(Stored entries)
━━━━━━━━━━━━━━━━━━━━━━━━━━━━━━
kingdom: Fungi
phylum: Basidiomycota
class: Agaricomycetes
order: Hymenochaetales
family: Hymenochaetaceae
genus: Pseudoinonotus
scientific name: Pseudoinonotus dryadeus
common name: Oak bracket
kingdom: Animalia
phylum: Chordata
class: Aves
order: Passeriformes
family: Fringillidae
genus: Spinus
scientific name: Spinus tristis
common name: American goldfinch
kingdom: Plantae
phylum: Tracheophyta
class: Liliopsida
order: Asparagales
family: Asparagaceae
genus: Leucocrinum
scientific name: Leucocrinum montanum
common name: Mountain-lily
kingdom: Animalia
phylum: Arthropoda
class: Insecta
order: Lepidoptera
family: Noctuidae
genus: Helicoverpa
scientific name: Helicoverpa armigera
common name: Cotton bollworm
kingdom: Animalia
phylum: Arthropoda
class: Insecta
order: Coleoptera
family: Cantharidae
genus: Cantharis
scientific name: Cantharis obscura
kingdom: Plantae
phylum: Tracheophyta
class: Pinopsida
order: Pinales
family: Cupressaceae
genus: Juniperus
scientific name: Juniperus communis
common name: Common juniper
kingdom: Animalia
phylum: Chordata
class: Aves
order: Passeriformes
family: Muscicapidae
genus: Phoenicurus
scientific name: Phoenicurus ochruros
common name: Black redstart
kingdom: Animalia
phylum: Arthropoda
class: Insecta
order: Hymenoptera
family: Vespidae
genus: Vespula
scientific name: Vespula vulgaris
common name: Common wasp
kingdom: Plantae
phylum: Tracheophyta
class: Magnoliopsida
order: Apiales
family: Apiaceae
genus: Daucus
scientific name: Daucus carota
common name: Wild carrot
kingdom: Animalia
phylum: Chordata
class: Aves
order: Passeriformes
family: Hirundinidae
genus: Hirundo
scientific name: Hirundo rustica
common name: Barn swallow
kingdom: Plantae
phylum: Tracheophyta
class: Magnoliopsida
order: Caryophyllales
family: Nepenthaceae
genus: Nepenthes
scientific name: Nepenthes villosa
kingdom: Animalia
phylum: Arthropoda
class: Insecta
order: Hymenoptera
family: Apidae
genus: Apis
━━━━━━━━━━━━━━━━━━━━━━━━━━━━━━
■ Task directions: Show every line of the data that contains the word "order".

■ Result below:
order: Hymenochaetales
order: Passeriformes
order: Asparagales
order: Lepidoptera
order: Coleoptera
order: Pinales
order: Passeriformes
order: Hymenoptera
order: Apiales
order: Passeriformes
order: Caryophyllales
order: Hymenoptera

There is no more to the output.